QUE ME DISCULPEN los memoriosos, porque sé que esto lo he contado, aunque no seguramente en esta página: mi abuela Lola era una mujer muy buena, dulce y risueña, lo cual no le impedía ser también extremadamente católica. Y recuerdo haberle oído de niño la siguiente afirmación, dirigida a mis hermanos y a mí: “A ustedes les hace mucha gracia” (era habanera), “y quizá la tenga, pero yo no voy a ver películas de Charlot porque se ha divorciado muchas veces”. Hasta hace cuatro días, este tipo de reservas pertenecían al pasado remoto. Mi abuela había nacido hacia 1890, y desde luego era muy libre de no ir a ver el cine de Chaplin por los motivos que se le antojaran, como cualquier otra persona. Lo insólito es que esta clase de argumentos extraartísticos y pacatos hayan regresado, y que los aduzcan individuos que se tienen por “modernos”, inverosímilmente de izquierdas, educados, aparentemente racionales y hasta críticos profesionales.

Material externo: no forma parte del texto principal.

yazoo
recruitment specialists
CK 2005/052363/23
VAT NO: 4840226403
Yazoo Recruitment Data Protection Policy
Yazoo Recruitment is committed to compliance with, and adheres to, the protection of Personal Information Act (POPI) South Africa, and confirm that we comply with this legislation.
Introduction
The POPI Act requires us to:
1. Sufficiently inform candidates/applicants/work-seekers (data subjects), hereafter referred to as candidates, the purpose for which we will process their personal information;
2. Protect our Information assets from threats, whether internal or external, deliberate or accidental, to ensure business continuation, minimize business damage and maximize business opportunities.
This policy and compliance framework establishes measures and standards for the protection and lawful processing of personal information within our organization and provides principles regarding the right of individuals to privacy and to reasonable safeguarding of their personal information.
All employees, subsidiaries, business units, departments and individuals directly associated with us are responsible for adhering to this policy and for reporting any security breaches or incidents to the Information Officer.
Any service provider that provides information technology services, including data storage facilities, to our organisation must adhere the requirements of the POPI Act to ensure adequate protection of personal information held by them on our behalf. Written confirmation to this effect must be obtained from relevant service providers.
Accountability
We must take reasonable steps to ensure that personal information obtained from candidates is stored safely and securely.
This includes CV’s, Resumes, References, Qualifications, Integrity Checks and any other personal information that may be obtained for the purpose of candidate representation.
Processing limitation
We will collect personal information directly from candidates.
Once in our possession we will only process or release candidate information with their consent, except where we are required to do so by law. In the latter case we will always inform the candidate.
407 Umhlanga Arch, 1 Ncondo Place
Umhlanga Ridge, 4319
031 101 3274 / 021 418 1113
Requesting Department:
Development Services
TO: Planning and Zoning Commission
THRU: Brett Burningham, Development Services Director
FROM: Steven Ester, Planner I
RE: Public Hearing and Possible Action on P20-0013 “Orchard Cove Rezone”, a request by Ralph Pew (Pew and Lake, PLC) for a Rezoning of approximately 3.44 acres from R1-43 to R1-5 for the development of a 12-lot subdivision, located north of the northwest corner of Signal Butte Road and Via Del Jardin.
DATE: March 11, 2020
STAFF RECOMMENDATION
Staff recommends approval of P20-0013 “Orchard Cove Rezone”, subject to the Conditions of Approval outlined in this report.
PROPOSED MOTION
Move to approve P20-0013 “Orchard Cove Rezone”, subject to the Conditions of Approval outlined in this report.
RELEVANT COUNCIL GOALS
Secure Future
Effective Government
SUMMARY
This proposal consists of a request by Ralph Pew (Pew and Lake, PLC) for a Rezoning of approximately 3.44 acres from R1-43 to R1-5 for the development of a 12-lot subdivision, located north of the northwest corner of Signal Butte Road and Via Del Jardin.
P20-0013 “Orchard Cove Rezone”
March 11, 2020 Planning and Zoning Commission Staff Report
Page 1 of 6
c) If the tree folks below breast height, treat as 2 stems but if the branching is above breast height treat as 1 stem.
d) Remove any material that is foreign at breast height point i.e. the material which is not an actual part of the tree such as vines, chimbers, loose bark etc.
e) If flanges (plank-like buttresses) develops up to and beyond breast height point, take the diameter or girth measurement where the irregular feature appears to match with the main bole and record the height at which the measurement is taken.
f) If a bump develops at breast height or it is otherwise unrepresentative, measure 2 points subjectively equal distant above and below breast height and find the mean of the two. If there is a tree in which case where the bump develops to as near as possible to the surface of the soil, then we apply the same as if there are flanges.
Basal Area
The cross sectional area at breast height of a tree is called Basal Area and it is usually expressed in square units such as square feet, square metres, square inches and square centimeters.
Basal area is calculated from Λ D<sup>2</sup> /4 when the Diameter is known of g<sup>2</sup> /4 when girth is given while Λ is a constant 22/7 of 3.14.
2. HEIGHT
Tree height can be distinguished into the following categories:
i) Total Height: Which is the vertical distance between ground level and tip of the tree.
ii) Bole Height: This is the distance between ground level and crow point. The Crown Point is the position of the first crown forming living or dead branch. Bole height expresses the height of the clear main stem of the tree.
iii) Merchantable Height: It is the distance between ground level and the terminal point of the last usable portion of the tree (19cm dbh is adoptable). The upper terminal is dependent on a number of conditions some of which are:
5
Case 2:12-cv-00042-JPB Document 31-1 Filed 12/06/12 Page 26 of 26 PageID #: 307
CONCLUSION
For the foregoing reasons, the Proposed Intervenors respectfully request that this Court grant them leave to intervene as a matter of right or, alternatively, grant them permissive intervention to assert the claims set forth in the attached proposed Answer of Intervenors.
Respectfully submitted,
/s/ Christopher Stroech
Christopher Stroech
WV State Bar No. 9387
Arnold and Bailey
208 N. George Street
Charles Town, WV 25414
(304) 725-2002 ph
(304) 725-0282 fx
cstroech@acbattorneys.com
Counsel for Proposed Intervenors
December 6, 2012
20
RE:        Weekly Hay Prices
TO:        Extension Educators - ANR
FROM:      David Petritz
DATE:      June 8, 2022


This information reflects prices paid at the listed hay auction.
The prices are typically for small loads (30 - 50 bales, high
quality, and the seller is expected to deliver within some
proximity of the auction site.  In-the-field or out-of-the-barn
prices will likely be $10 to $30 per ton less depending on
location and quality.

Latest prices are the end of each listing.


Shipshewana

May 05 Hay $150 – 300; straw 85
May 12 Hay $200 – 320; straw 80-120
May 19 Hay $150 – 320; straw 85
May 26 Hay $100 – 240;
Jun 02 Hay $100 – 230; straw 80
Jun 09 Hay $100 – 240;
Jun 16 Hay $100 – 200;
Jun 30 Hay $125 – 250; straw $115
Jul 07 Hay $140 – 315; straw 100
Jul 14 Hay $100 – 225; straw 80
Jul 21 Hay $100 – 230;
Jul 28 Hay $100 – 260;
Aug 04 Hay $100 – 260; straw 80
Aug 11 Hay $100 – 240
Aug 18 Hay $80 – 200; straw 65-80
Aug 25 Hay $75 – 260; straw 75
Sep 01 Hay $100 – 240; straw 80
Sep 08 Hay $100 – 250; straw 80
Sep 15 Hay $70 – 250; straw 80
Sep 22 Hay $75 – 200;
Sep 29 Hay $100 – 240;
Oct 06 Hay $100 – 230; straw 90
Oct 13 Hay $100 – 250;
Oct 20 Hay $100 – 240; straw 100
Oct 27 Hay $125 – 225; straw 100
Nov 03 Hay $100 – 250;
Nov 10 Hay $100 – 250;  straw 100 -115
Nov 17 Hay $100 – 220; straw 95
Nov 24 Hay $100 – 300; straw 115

Leo en un artículo de Fernanda Solórzano un resumen de otro reciente de un conocido crítico cinematográfico británico, Mark Cousins, titulado “La edad del consentimiento”. Cuenta Solórzano que en él Cousins anuncia que a partir de ahora “dejará de habitar la imaginación de directores como Woody Allen y Polanski”, a los que “negará su consentimiento”. Compara ver películas de estos autores con visitar países con regímenes dictatoriales, o aún peor, con contemplar vídeos del Daesh con decapitaciones reales. “Aunque sus ficciones no muestren violencia, son imaginadas por sujetos perversos”, explica. Se deduce de esta frase que las películas que sí muestren violencia —ficticia, pero el hombre no distingue— serán aún más equiparables a los susodichos vídeos del Daesh, por lo que, me imagino, Cousins tampoco podrá ver la mayor parte del cine mundial de todos los tiempos, de Tarantino a Peckinpah a Coppola a Siegel a Ford a todos los thrillerswesterns y cintas bélicas. Lo absurdo es que no haya anunciado de inmediato, en el mismo texto, que renuncia a las salas oscuras y por lo tanto a su labor de crítico, para la que es evidente que queda incapacitado. Al contrario, entiendo que asegura, con descomunal cinismo, que su adhesión a “lo correcto” no afectará su juicio estético. Un disparate en quien se propone juzgar desde una perspectiva moralista, “edificante” y puritana. Ojo, no ya sólo las obras, sino la vida privada de sus responsables. Siempre según Solórzano, “en adelante Cousins sólo visitará la imaginación de artistas de comportamiento íntegro”.